2-oxoglutarate (2OG) analogs are rationally designed to elucidate structure–activity relationships (SARs) in 2OG-dependent nonheme iron (NHFe) enzymes. These analogs are tested against prolyl hydroxylase domain 2 (PHD2). Activity assays reveal that certain analogs compete with 2OG for the PHD2 active site. Computational and mutagenesis studies reveal crucial binding residues, demonstrating the utility of these analogs to derive SARs.

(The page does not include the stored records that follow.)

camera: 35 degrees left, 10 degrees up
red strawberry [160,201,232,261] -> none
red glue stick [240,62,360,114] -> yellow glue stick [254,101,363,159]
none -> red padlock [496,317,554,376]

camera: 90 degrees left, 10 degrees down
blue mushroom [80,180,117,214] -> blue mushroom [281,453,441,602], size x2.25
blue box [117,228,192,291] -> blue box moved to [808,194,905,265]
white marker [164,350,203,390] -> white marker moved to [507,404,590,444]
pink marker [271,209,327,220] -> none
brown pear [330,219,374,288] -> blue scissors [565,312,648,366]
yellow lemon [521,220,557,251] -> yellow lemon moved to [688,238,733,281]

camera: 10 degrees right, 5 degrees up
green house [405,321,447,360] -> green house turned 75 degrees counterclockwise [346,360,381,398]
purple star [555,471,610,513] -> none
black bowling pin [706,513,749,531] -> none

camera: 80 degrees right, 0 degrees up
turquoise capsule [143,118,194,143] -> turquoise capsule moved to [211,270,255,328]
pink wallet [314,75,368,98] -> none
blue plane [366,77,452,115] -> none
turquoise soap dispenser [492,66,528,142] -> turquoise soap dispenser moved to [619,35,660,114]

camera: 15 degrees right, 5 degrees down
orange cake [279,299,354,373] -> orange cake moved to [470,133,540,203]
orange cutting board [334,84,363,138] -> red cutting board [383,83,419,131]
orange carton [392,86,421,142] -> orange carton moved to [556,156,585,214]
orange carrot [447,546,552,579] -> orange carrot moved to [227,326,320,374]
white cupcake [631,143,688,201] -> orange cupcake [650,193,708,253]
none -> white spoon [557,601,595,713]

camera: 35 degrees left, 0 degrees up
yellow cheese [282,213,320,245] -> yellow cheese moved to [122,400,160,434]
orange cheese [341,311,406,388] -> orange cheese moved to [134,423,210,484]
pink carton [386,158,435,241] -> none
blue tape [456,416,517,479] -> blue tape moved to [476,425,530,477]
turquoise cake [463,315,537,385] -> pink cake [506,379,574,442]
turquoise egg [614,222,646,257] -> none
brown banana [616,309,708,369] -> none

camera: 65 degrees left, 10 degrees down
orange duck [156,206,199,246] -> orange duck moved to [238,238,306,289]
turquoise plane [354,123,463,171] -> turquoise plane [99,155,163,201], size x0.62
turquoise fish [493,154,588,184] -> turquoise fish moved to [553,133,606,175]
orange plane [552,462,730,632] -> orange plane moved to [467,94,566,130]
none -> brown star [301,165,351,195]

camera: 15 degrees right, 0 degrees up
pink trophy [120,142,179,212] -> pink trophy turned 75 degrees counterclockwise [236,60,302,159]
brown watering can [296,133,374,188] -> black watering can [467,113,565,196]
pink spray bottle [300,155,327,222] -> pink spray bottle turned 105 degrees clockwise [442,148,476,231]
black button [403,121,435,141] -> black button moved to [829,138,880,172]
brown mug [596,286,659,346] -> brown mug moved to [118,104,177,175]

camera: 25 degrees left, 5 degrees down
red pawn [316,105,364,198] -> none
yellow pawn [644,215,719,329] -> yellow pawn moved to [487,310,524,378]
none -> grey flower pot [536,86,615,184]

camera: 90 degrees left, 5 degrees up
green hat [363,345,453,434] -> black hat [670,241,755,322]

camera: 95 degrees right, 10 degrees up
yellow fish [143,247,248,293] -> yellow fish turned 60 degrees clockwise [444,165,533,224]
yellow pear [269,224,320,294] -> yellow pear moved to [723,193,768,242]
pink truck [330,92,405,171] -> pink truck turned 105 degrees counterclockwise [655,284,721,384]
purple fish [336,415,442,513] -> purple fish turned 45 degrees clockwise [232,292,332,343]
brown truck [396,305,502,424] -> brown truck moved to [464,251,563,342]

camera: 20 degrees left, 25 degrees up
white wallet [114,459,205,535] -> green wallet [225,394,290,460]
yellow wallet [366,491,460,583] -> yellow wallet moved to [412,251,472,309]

2-oxoglutarate (2OG)-dependent nonheme iron (NHFe) enzymes constitute a family of enzymes that use 2OG and oxygen to hydroxylate unactivated C(sp ³)–H bonds. These enzymes are biologically important and therapeutically relevant due to their role in key cellular processes. However, selective targeting remains challenging due to high structural conservation in their active sites. Herein, two classes of 2OG analogs are rationally designed and used as tools to investigate the active site of a 2OG-dependent NHFe enzyme, prolyl hydroxylase domain 2 (PHD2). Using an activity assay in conjunction with steady-state kinetics, a new class of aryl-conjugated 2OG analogs is identified that exhibits 12-fold varied inhibition and competes with 2OG for the PHD2 active site. Immunoblot studies suggest that these analogs are biologically active and can target PHD2 intracellularly. Furthermore, computational modeling studies reveal that the analogs bind to the active site in a “flipped” conformation relative to 2OG, and functional group placement is responsible for their different inhibition capabilities. Mutagenesis studies further validate this unique binding mode and suggest several interactions that are crucial for inhibition. Overall, these studies provide a toolkit of 2OG analogs to establish structure–activity relationships and identify interactions that can be useful for PHD2 inhibitor design.